Acacia decurrens, commonly known as black wattle or early green wattle, is a perennial tree or shrub native to eastern New South Wales, including Sydney, the Greater Blue Mountains Area, the Hunter Region, and south west to the Australian Capital Territory. It grows to a height of 2–15 m (7–50 ft) and it flowers from July to September.
Acacia longifolia is a species of Acacia native to southeastern Australia, from the extreme southeast of Queensland, eastern New South Wales, eastern and southern Victoria, and southeastern South Australia. Common names for it include long-leaved wattle, acacia trinervis, aroma doble, golden wattle, coast wattle, sallow wattle and Sydney golden wattle. It is not listed as being a threatened species, and is considered invasive in Portugal and South Africa. In the southern region of Western Australia, it has become naturalised and has been classed as a weed by out-competing indigenous species. It is a tree that grows very quickly reaching 7–10 m in five to six years.
Acacia enterocarpa, commonly known as jumping jack wattle, is a shrub species that is endemic to eastern Australia.
Acacia verticillata is a perennial shrub to small tree native to south eastern Australia.
Acacia ausfeldii, commonly known as Ausfeld's wattle or whipstick cinnamon wattle, is a shrub species that is endemic to south-eastern Australia. It grows to between 1 and 4 metres high and has phyllodes that are 2 to 7 cm long and 2 to 6 mm wide. The yellow globular flowerheads appear in groups of two or three in the axils of the phyllodes in August to October, followed by straight seed pods which are 4 to 9 cm long and 2 to 4 mm wide.

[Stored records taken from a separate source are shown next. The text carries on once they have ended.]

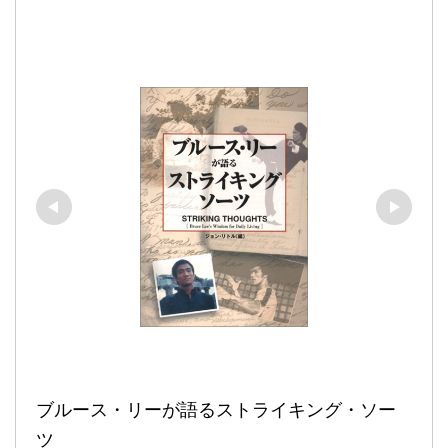
ブルース・リーが語るストライキング・ソー
ツ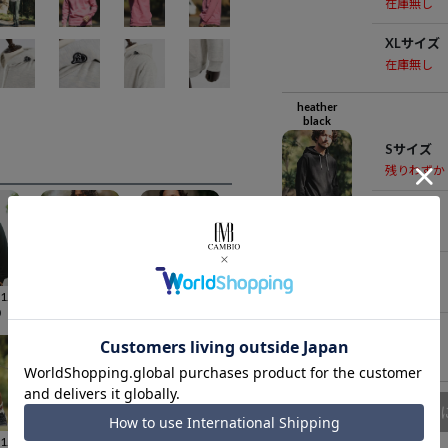
在庫無し
XLサイズ
在庫無し
heather
black
Sサイズ
残りわずか
Mサイズ
在庫無し
Lサイズ
在庫無し
50%OFF【1minute 1second(ワンミニットワンセカンド)】10oz heart patch trainer トレーナー(1M24A170)
60%OFF【1minute 1second(ワンミニットワンセカンド)】rip-stop switching snead jack スニードジャック(1M24H060)
30%OFF【1minute 1second(ワンミニットワンセカンド)】Mickey mouse - california print 12oz hooded parka パーカー(1M24F170)
0
¥
8,800
¥
16,940
XLサイズ
在庫無し
商品
50%OFF【1minute 1second(ワンミニットワンセカンド)】bandana pattern nylon cargo shorts カーゴショートパンツ(1M24H160)
70%OFF【1minute 1second(ワンミニットワンセカンド)】stretch nylon padding trainer トレーナー(1M23W020)
60%OFF【1minute 1second(ワンミニットワンセカンド)】1M1S camouflage hooded-parka パーカー(1M24F090)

Acacia macradenia is also known as the zig-zag wattle, which derives from its zig-zag stem growth pattern. Another name used to identify A. macradenia is the 'bed of rivers'. Distinguishing features include alternating phyllodes, yellow globular clusters growing at the forks of the branches and a 'zig-zag' stem.
Acacia tenuissima, commonly known as narrow-leaved wattle, broom wattle, minyana, slender mulga or slender wattle, is a shrub belonging to the genus Acacia and the subgenus Juliflorae endemic to temperate and tropical areas of Australia. Indigenous Australians the Kurrama peoples know the plant as Janangungu and the Banyjima know it as Murruthurru.
Acacia brachybotrya, commonly known as grey mulga or grey wattle, is a shrub belonging to the genus Acacia and the subgenus Phyllodineae that is endemic to Australia.
Acacia pickardii, commonly known as Pickard's wattle or birds nest wattle, is a tree or shrub belonging to the genus Acacia and the subgenus Phyllodineae native to eastern Australia. It is listed as a vulnerable species according to Environment Protection and Biodiversity Conservation Act 1999.
Acacia wilhelmiana, commonly known as dwarf nealie, Wilhelmi’s wattle and mist wattle, is a shrub belonging to the genus Acacia and the subgenus Plurinerves native to the mallee region of central and eastern Australia.
Acacia doratoxylon, commonly known as currawang, lancewood, spearwood or coast myall, is a shrub or tree belonging to the genus Acacia and the subgenus Juliflorae that is native to eastern and south eastern Australia.
Acacia leptostachya, commonly known as Townsville wattle or slender wattle, is a shrub or small tree belonging to the genus Acacia and the subgenus Juliflorae that is native to north eastern Australia.